If we had more MPs — NOT to guard the prisoners — but to train more Iraqis as policemen, wouldn’t that help?
And, I was trying to read between the lines here, but it sounds like the U.S. insists on putting all suspected insurgents in its prisons, rather than putting any in Iraqi-run prisons. And why is that? (Oh, the answers abound.)
Unlimited expansion of the military-industrial police state. With these new and expanded prisons, they will have plenty of room to house the American citizens this administration would like to disappear–and may yet do so.
It’s important, I think, to watch local news all across the country for similar announcements of new or enlarged prison construction.

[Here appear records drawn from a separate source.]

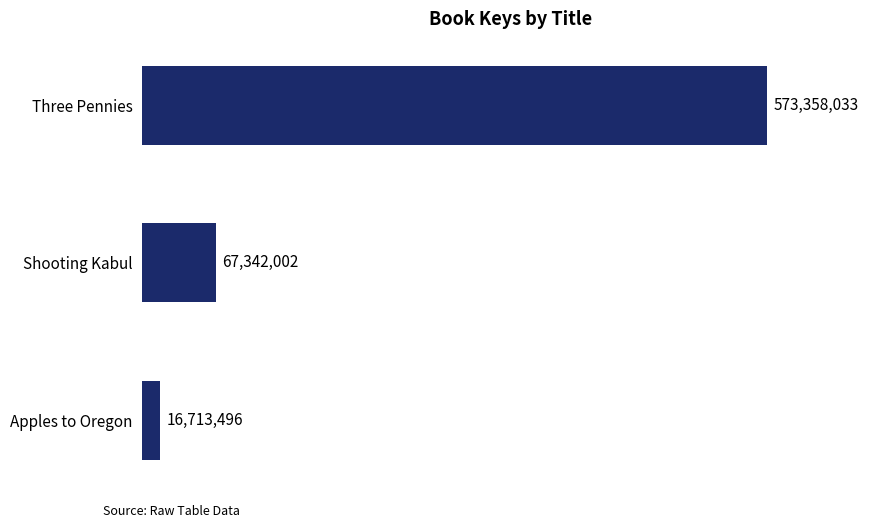

At which category does the chart reach its minimum across all series?

Apples to Oregon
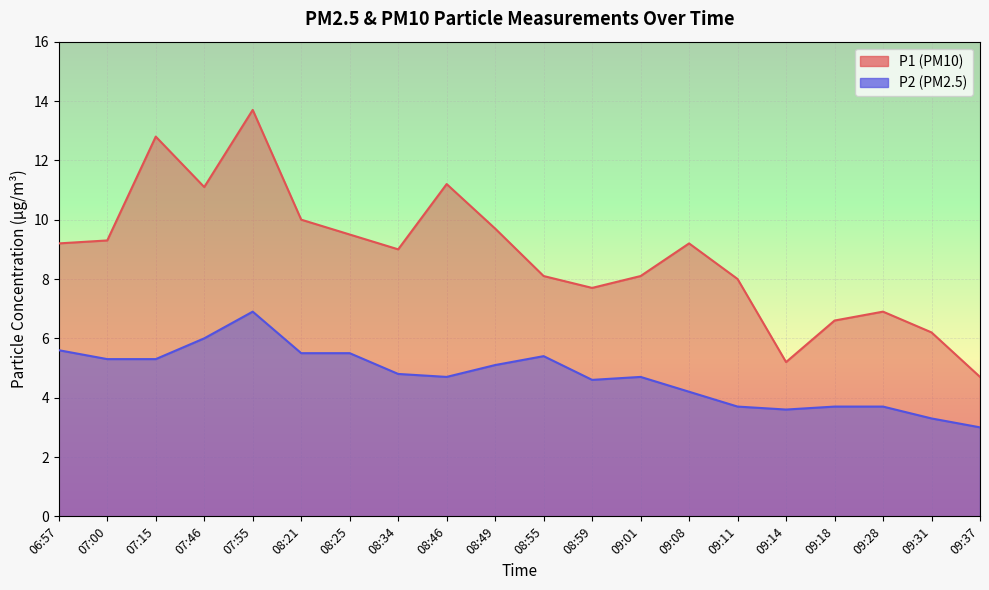

In P2, how many points are higher than both neighbors (excluding endpoints)?

3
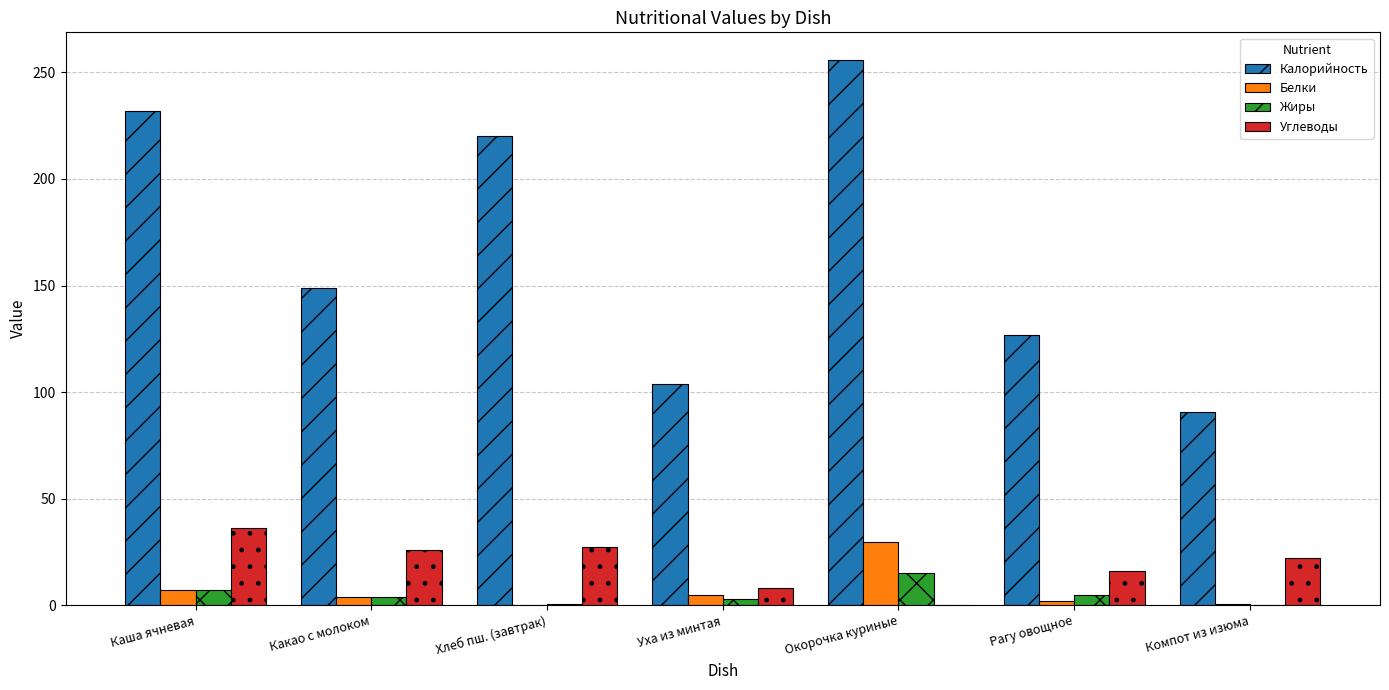

Count the number of categories in the chart.

7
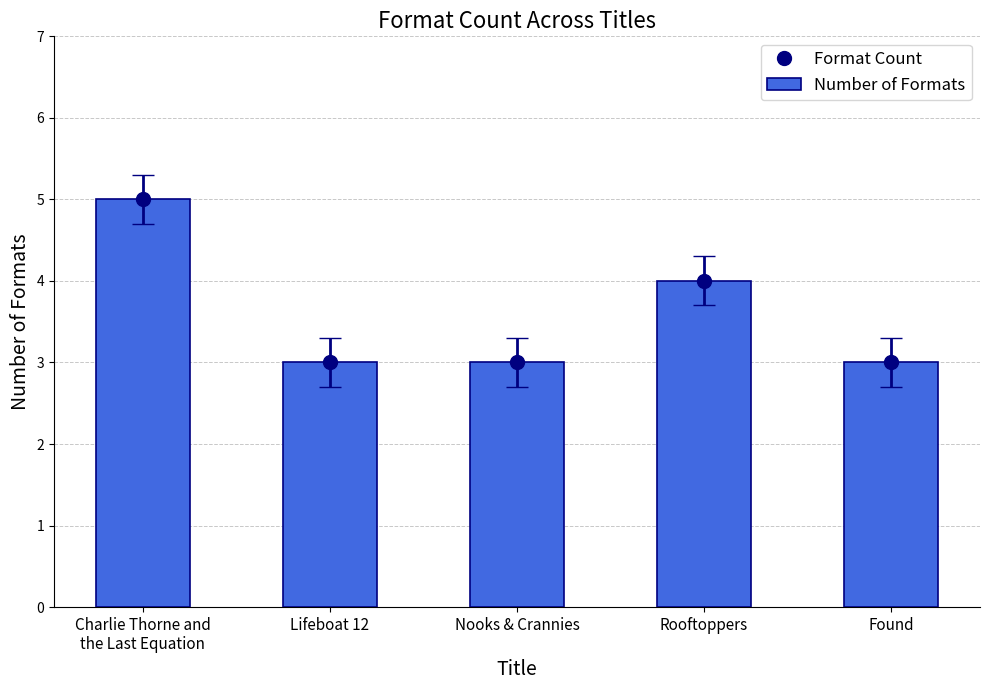

What is the total value across all series at Nooks & Crannies?

6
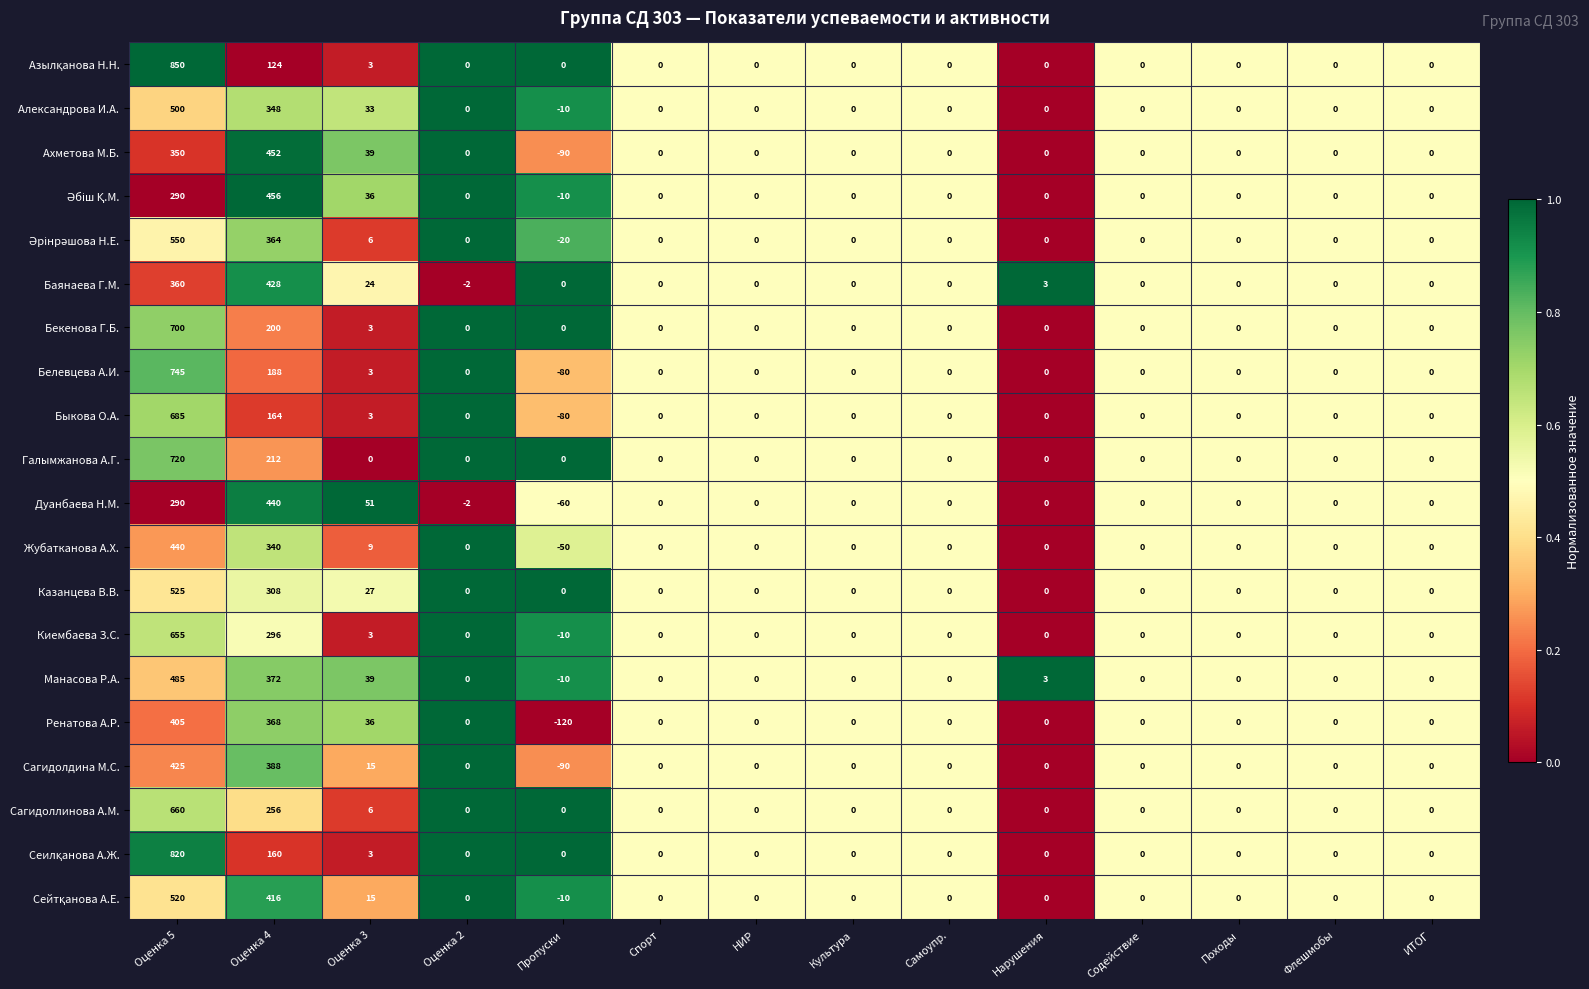

Count the number of data series in this chart.

20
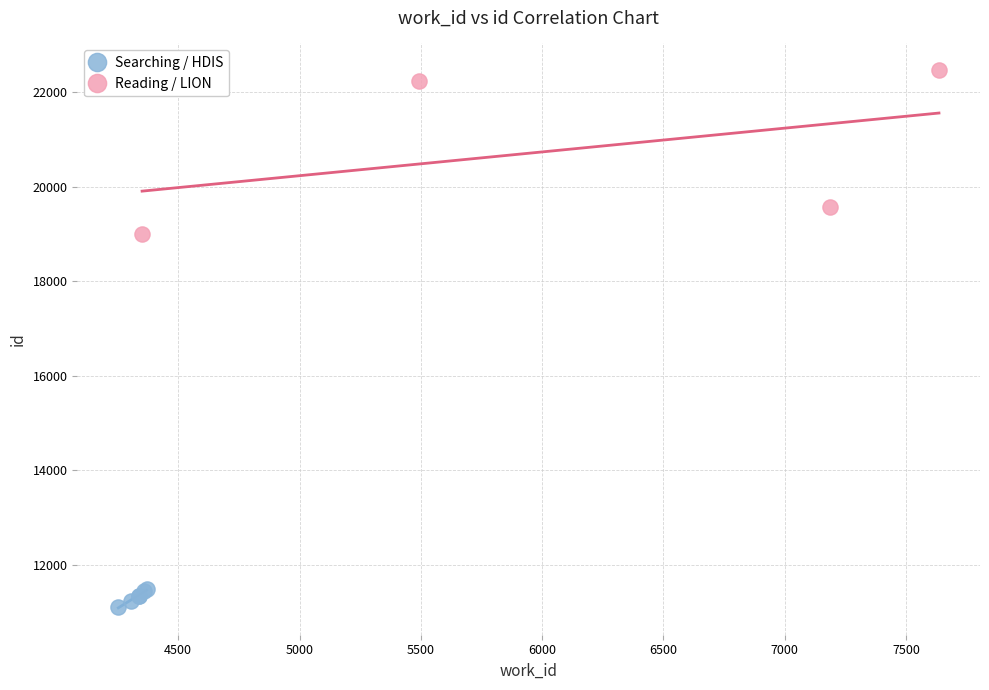

Which series contains the highest Y value?

Reading / LION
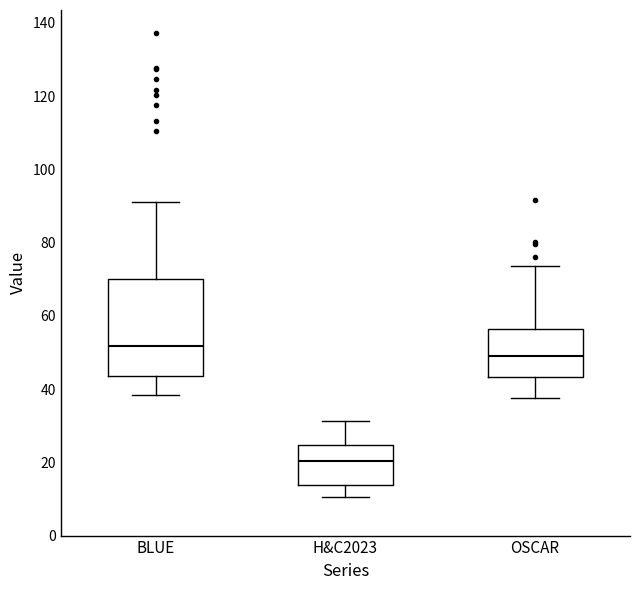

Reading left to right, transcribe this box plot: for each box, give where its median line is, the range the box spans, and where its two whiskers end, as read against the y-axis. The values are not printed on the chart, so give them approximately, as read against the axis.

BLUE: median 52, box 44 to 70, whiskers 38 to 92
H&C2023: median 20, box 14 to 24, whiskers 10 to 32
OSCAR: median 50, box 44 to 56, whiskers 38 to 74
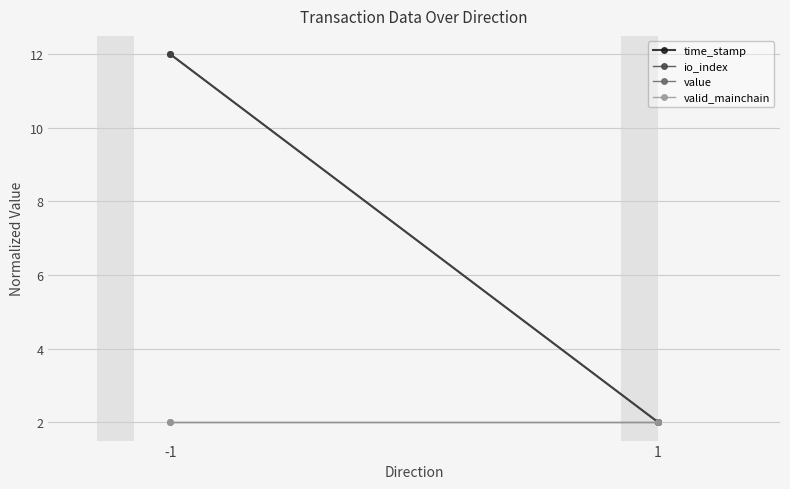

The valid_mainchain series shows 3.2 at 1. True or false?

False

I rather doubt that this gulag is an accidental one but, rather, something that’s part of whatever passes for long-term planning in that crowd.
And, no, I am not wearing a tinfoil hat, thank you.
With the way oil prices are going, they won’t be able to afford to ship U.S. prisoners overseas.
Both the states and the feds built lots of new incarceration facilities in the 90s; though the states are broke, bushgov is still going gangbusters. The followingis a little dated (2003) but I think still valid:
Incidently, it seems that the Bureau of Prisons issues a weekly population report. The current count is 184,652, approximately 10% of whom are in privately managed prisons. Oh, and “Did you know…” asks BOP cheerily, “that 28% of federal inmates are non-US citizens?” (Those folks have a pretty macabre idea of “fun facts”).
“gulag”? Did you say “GULAG”? I have a theory which I think explains why Dick Cheney was so offended over Amesty International’s use of that word. If you’re not curious, you definitely shouldn’t read “Stress Positions” at
Sorry to shout folks but that is the other half of what these criminals are all about. Greed and Power. And there are few tribunals to sort out the innocents from the “terroists” because then they can keep the popuklation numbers up in order to say they need bigger prisons…thus the contracts that will no doubt be another no bid award for Haliburton. Have they no souls/morals or conscience? God, this makes me sick!
You said it.
QUESTIONS
How familiar are you with the de facto tribunals that are supposedly held within 90 days of a prisoner’s incarceration?
Do the prisoners have legal counsel? (I know, I know … it’s quaint, but.)
Do they have an opportunity to review all evidence and testimony against them?
Can they bring witnesses in their defense?
Do they have access to any funds towards their defense?
We can’t seem to get water and electricity restored for the people living in Iraq, but you better believe we’re going to get our prisons built!